Dans les nuits de la Lune et clavel, D'Ayamonte à Villa Real, sans but au bord de la rivière, entre les soupirs une chanson va et vient, que Marie chante à la volonté D'un andalou.
Marie est joie, et c'est l'agonie que le Sud a.

Qu'il a rencontré cet homme une nuit de vin vert et de chaleur et entre les paumes et les fandangos l'empêtrait, bouleversé son cœur.
Et sur les plages de l'Île ont été perdus à la fois, où ils cassent les vagues, embrassa sa bouche et se rendit.

Aaay, Maria le portugais de Ayamonte à Faro ce fado peut être entendu dans les tavernes où il boit vinho amargo pourquoi chante-t-il avec tristesse?
Pourquoi ces yeux fermés?
Pour un malheureux amour, c'est pourquoi il chante, c'est pourquoi il est désolé.

Le Fado! parce que ses yeux me manquent Fado! Il me manque sa bouche Fado! parce qu'il est descendu de la rivière Fado! parce qu'il avait laissé avec l'ombre.

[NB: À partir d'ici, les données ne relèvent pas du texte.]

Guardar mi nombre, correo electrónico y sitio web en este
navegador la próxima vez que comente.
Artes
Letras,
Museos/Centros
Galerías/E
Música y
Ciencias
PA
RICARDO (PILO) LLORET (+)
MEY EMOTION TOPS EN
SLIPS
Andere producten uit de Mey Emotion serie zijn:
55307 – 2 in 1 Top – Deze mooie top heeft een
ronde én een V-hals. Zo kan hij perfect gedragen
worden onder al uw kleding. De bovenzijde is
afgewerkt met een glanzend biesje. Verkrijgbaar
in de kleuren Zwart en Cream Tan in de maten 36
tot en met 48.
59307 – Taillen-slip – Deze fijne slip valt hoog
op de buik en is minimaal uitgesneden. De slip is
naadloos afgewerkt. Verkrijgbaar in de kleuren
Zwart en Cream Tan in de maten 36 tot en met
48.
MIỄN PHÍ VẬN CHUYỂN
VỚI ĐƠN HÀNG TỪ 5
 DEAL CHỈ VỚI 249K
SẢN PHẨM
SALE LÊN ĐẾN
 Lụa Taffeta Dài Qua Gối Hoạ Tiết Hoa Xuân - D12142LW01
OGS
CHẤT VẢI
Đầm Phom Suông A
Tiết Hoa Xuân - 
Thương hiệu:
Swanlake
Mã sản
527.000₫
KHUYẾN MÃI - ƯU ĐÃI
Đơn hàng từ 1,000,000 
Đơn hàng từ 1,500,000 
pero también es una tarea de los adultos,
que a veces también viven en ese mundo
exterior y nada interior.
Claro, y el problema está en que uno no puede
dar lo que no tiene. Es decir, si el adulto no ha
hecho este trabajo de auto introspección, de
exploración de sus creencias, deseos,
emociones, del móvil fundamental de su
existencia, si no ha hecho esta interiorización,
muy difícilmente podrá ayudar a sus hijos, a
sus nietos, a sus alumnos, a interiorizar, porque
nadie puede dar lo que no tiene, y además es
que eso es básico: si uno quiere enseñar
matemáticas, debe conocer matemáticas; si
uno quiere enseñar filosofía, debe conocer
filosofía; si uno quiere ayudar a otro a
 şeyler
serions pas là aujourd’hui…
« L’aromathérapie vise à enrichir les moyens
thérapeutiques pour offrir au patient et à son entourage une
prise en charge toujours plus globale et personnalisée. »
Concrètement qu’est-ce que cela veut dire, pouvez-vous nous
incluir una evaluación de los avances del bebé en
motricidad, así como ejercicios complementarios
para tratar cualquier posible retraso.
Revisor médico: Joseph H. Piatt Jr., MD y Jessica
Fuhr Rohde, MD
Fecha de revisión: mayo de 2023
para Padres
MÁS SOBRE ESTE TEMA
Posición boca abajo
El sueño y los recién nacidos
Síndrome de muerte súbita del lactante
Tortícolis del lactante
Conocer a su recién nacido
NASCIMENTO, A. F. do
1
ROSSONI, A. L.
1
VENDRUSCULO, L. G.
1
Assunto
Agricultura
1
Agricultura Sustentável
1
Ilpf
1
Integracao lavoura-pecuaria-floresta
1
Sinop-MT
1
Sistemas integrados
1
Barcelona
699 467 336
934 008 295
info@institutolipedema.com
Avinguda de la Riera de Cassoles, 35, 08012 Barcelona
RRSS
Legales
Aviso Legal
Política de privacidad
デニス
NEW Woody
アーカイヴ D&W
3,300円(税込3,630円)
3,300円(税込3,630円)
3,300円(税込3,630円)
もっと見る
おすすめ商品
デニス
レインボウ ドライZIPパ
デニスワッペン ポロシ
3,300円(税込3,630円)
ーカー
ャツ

Fado, tes yeux me manquent...
Je m'ennuie de votre bouche...
Dépôt des eaux de labour...
Il n'y a qu'une seule ombre à gauche.

Ils disent que c'était l'amour d'un marin, raison de sa souffrance qu'une nuit sur les navires de contrebande, p'al shrimp est parti.
Et dans l'ombre de la rivière, un coup de feu a sonné.
Et de cette souffrance est née la complainte de cette chanson.

Aaay, Maria le portugais de Ayamonte à Faro ce fado peut être entendu dans les tavernes où il boit vinho amargo pourquoi chante-t-il avec tristesse?
Pourquoi ces yeux fermés?
Pour un malheureux amour, c'est pourquoi il chante, c'est pourquoi il est désolé.

Le Fado! parce que ses yeux me manquent Fado! Il me manque sa bouche Fado! parce qu'il est descendu de la rivière Fado! parce qu'il avait laissé avec l'ombre.

Fado, tes yeux me manquent...
Je m'ennuie de votre bouche...
Dépôt des eaux de labour...
Il n'y a qu'une seule ombre à gauche.